**TASK STATEMENT**
In the entries below, count each line holding the word "linecap". Answer with the total alone.

**SUPPLIED DATA**
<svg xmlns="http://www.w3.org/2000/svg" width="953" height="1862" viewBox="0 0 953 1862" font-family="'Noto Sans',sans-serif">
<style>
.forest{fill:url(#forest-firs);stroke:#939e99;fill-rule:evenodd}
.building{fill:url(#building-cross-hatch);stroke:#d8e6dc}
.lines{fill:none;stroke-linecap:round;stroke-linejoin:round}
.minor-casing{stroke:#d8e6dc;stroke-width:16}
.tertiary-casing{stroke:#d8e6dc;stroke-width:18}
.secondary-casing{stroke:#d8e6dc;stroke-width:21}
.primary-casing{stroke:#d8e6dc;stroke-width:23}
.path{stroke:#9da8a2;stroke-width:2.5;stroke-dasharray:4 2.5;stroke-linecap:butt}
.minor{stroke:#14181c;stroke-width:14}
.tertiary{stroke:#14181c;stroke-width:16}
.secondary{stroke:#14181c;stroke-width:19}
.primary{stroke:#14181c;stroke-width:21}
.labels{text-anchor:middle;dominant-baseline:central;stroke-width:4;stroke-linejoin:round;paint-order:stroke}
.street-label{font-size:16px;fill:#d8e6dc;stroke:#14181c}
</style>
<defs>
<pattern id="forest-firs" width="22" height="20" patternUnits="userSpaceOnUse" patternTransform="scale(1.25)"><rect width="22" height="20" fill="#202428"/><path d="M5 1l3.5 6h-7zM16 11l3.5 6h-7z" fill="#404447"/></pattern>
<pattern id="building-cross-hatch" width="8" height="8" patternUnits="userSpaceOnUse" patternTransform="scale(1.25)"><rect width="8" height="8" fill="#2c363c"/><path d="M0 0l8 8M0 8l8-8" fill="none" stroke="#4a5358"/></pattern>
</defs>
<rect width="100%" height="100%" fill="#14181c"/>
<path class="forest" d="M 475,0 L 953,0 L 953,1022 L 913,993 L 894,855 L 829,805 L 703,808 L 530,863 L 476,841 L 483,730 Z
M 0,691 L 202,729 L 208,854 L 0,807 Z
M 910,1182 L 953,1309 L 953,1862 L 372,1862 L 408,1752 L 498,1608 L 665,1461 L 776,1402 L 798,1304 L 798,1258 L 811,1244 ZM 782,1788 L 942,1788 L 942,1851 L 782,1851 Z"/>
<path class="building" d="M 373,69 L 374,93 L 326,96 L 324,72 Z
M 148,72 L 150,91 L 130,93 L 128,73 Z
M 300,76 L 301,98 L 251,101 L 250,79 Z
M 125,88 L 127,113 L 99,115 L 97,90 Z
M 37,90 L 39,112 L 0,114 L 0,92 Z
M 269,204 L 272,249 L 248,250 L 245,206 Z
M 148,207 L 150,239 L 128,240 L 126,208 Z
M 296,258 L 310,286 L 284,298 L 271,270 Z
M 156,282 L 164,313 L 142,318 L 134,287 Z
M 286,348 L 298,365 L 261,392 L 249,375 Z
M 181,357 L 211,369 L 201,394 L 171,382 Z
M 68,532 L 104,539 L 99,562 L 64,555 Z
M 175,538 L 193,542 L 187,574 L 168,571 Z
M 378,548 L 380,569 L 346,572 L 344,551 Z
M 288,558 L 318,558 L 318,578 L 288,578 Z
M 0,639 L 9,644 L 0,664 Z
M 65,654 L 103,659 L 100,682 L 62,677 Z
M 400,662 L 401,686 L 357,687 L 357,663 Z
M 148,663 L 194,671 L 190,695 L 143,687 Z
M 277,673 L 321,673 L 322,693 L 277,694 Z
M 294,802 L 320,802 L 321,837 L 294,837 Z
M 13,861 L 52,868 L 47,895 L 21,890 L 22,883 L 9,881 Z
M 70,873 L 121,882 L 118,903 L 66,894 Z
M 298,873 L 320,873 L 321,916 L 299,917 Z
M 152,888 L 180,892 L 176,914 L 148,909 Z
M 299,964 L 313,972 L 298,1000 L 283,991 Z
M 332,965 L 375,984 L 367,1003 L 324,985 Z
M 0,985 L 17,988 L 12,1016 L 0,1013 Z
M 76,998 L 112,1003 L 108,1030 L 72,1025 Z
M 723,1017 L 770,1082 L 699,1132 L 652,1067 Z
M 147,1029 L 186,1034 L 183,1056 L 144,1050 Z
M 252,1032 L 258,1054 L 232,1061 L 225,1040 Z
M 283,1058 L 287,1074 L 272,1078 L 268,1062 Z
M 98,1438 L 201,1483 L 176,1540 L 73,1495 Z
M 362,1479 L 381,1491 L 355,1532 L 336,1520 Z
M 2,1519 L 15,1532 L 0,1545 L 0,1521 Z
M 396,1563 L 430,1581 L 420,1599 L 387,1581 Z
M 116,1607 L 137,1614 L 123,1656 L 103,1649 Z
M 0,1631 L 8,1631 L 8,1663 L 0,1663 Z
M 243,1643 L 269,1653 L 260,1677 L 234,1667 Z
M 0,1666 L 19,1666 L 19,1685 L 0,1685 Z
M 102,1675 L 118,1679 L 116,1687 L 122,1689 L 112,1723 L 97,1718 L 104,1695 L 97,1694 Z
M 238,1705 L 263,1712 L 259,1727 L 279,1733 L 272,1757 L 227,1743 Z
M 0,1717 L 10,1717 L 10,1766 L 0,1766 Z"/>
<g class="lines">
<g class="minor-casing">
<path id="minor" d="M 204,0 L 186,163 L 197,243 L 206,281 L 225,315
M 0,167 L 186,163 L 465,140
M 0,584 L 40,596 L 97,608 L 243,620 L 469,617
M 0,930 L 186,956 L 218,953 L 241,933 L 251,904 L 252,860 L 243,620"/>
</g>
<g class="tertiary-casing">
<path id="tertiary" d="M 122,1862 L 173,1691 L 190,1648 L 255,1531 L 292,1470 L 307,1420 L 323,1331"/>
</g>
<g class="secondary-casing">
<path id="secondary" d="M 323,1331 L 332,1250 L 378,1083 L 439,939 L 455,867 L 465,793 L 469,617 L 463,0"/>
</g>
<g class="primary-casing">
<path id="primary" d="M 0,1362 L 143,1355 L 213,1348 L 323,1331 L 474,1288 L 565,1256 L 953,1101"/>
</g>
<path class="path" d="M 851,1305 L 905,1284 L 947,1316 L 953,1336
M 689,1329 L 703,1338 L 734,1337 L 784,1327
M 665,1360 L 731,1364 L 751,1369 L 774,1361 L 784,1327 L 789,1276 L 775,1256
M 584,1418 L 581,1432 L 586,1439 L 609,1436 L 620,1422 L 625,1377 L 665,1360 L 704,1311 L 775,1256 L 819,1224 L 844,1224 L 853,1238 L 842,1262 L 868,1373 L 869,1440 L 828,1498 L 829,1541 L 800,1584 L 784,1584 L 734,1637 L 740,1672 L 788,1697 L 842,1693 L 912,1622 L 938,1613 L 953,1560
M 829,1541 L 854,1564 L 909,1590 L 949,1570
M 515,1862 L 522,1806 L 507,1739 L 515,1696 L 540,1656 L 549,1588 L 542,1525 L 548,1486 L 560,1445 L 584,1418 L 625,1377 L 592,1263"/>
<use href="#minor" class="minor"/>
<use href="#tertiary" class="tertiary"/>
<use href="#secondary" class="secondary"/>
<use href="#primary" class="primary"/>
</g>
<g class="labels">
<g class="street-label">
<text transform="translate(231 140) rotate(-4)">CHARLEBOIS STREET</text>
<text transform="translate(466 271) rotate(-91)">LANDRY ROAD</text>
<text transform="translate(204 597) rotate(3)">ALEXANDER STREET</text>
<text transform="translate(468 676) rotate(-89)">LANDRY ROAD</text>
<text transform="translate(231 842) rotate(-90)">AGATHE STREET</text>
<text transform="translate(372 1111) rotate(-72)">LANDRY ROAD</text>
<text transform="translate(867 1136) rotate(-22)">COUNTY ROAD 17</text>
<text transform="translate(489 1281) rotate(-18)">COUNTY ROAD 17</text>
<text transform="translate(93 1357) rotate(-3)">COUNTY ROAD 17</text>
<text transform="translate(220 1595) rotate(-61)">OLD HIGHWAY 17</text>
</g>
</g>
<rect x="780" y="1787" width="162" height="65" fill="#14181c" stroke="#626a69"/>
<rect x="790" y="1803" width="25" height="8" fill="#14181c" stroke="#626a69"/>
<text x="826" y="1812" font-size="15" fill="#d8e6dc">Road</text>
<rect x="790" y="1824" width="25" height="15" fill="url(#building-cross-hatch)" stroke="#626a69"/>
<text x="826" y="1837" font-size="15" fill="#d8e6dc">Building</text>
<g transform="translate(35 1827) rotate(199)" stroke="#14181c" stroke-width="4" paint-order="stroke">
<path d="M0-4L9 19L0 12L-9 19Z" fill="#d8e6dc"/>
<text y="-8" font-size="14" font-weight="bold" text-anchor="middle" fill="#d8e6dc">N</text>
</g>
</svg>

**FINAL ANSWER**
2